Burada zikredilen ateş bir ıslah yeri olarak görülmelidir. Burada bildirilen “hâlittirler” sözü de, kibirlenmelerden vazgeçmedikleri mânâsında anlaşılmaktadır. Yoksa orada da tevbe mümkün olacak ve oradan da derece derece yukarı çıkılarak a’rafa gelinecektir.
Bu sûre “A’raf Sûresi”dir. İlerideki âyetlerde bu hususlar vuzuha kavuşacaktır.
İşte Allah’ın cehennemlikler olarak bildirdiği kimseler böyle âyetleri inkâr edenlerdir.
Demek ki, Kur’an’da bir şey var. Onu tevil ediyor, o kâfir değildir.
İlimde bir şey var, ondan şüpheleniyor, o kâfir değildir.

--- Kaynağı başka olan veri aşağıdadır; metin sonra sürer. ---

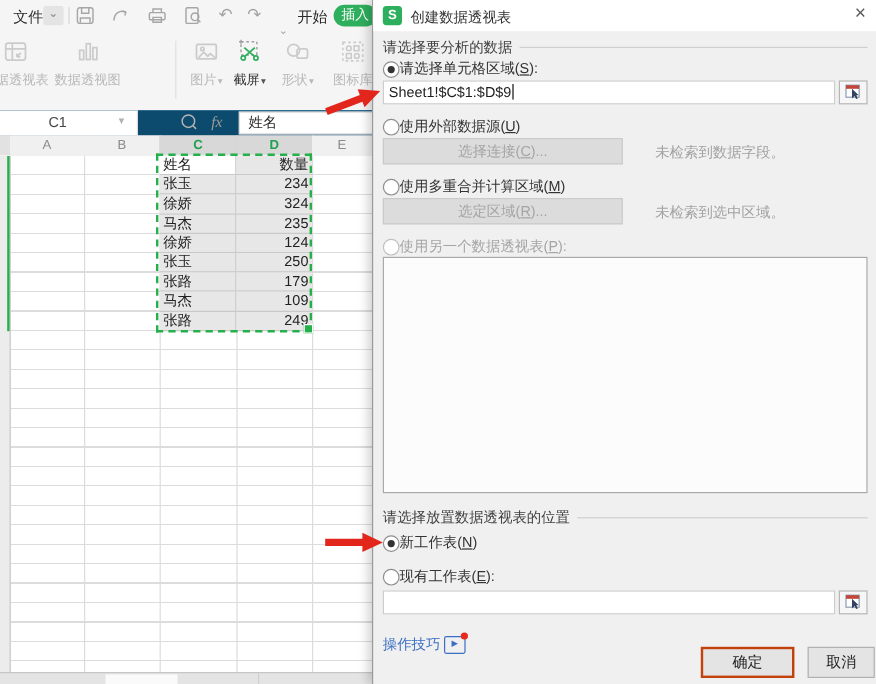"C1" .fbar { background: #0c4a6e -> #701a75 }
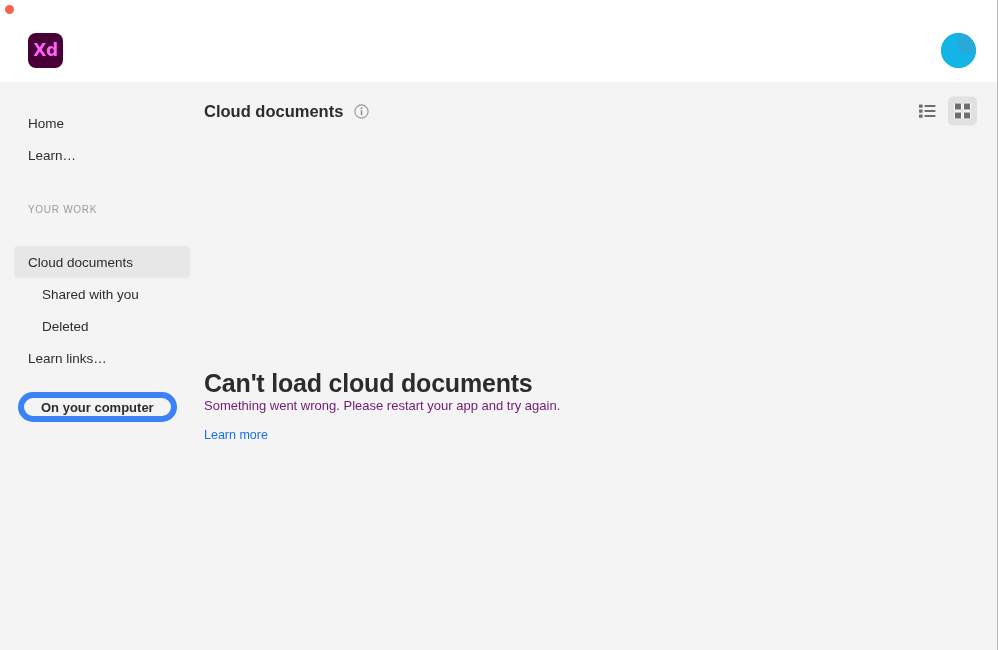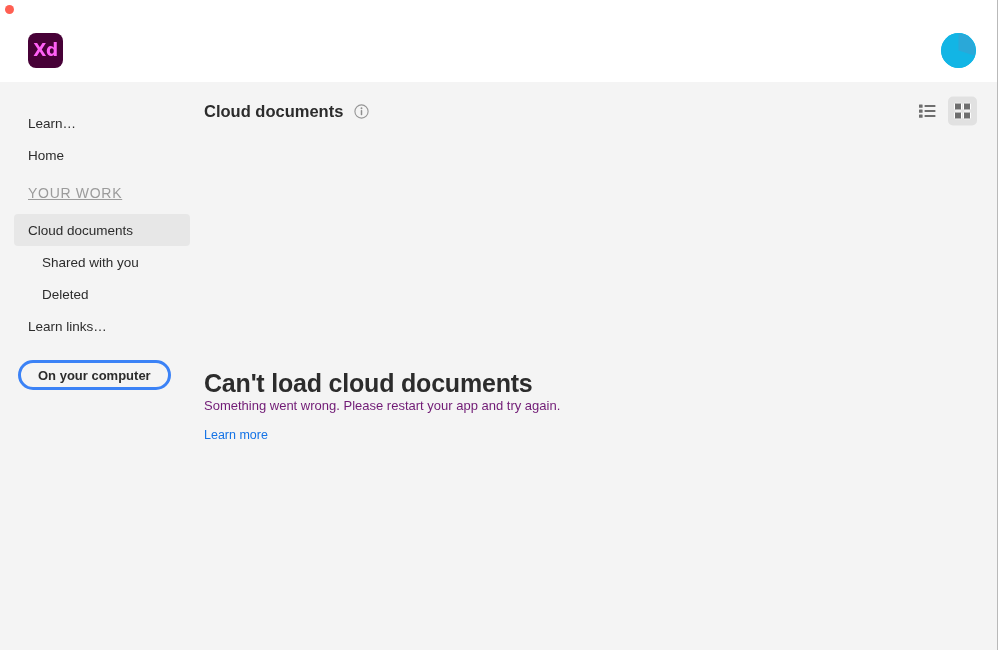"Learn…" div.nav-item { order: before "Home" -> after "Home" }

Ama bir şey hem Kur’an’da var ve hem müsbet ilim öyle olduğunu belirliyor. İlim adamları ittifakla kabul ediyor. Onu inkâr eden “kâfir”dir.
Bu îmanda böyledir.
Amelde ise herkes içtihat edecek. Hem Kur’an hem de ilim ayrı ayrı delildir. İster Kur’an’a dayanarak içtihat yapsın, ister ilme dayanarak içtihat yapsın; onunla amel eden kimselere havf ve hüzün yoktur.
Demek ki, birinci âyet amelî içtihadı, ikinci âyet ise îmanî icmaı bildiriyor.